6 Radiotherapy: when, how, and where
According to ASCO and ESMO/EURACAN Guidelines (20, 38), postoperative radiotherapy should be offered to all patients with ACC, and for the other SGC types for high-grade tumours, positive margins, perineural invasion, lymphovascular invasion, lymph node metastases, and pT3-4 tumours; it should also be considered an option for patients with close margins or intermediate-grade tumours (38). Radiotherapy should be suggested also to patients who are not eligible for surgical resection because of the extent of the disease or in case of anticipated R2 resection or the presence of clinical comorbidities. Elective nodal irradiation is indicated for a selected group of patients with high-grade tumours or advanced T status that did not undergo neck dissection at the time of the primary resection.
========================================================================
• [TASKS]
1 - In the radiotherapy passage, which patients do the guidelines say should all be offered postoperative radiotherapy?
2 - Set down the radiotherapy passage from "6 Radiotherapy: when, how, and" up to and including "the primary resection.".
3 - Resume the passage on radiotherapy for salivary gland cancers, starting right after its final sentence.
The rows that follow are separate material and have no connection to the radiotherapy passage.
========================================================================
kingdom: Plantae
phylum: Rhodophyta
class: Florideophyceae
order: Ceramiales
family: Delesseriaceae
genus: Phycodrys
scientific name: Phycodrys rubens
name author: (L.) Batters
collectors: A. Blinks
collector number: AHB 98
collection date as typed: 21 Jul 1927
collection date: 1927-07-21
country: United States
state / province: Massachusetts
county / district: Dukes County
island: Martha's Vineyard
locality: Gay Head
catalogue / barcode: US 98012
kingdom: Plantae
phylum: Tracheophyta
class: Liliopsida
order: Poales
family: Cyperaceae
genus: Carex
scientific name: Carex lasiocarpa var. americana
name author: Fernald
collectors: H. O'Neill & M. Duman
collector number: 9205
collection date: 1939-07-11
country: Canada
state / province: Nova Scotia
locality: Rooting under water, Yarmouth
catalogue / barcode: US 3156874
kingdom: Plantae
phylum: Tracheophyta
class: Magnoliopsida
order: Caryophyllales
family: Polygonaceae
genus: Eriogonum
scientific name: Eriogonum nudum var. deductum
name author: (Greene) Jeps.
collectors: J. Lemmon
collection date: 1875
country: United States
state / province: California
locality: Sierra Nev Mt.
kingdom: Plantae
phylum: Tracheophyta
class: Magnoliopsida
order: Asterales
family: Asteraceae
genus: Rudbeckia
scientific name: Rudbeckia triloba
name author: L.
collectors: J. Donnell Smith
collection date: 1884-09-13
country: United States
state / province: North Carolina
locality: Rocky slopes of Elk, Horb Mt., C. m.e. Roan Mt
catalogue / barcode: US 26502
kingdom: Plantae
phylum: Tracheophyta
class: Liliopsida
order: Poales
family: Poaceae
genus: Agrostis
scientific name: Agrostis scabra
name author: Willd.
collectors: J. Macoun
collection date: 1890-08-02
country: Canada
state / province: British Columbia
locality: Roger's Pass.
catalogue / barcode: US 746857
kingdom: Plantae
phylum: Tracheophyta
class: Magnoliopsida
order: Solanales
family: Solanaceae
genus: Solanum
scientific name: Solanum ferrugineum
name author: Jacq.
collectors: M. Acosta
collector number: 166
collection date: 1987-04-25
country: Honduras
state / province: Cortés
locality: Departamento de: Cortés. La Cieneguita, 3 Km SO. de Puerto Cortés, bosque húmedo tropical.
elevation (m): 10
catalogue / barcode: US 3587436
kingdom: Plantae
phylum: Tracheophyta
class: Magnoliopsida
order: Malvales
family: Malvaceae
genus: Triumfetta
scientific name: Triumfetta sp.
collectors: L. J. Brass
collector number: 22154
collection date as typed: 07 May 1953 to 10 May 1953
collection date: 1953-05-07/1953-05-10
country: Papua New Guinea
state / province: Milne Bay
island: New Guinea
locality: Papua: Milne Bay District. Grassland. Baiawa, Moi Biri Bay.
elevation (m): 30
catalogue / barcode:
========================================================================
• [RESULTS FOR EACH TASK]
1 - All patients with ACC.

2 -
6 Radiotherapy: when, how, and where
According to ASCO and ESMO/EURACAN Guidelines (20, 38), postoperative radiotherapy should be offered to all patients with ACC, and for the other SGC types for high-grade tumours, positive margins, perineural invasion, lymphovascular invasion, lymph node metastases, and pT3-4 tumours; it should also be considered an option for patients with close margins or intermediate-grade tumours (38). Radiotherapy should be suggested also to patients who are not eligible for surgical resection because of the extent of the disease or in case of anticipated R2 resection or the presence of clinical comorbidities. Elective nodal irradiation is indicated for a selected group of patients with high-grade tumours or advanced T status that did not undergo neck dissection at the time of the primary resection.

3 -
The scenario is different for low-grade SGCs (e.g. low-grade mucoepidermoid carcinoma, classical acinic cell carcinoma, myoepithelial carcinoma, all polymorphous adenocarcinomas). No data from randomized studies are currently available on the role of radiotherapy in low-grade SGCs and recommendations mainly derive from retrospective studies and expert opinions. The treatment paradigm of a malignant low-grade tumour consists of surgical resection in all salivary sites, followed by postoperative radiotherapy in presence of the risk factors mentioned above or in case of recurrence and it should be accounted for that almost 50% of low-grade SGCs (54) and almost 30% of ACC have at least one high-risk feature (55). On the other hand, radiotherapy is not suggested in pT1 and pT2 low-grade cancers without additional negative prognostic factors; indeed, in a study cohort on more than 800 patients with surgically treated SGCs, the use of post-operative radiotherapy did not change the survival rates in the subset of patients with stage I/II, close margins (< 1 mm) and low- or intermediate-risk histologic type (56). But one should remain cautious in that there is still inevitable selection bias in this institutional cohort, even if there is correction for confounding via multivariate analysis.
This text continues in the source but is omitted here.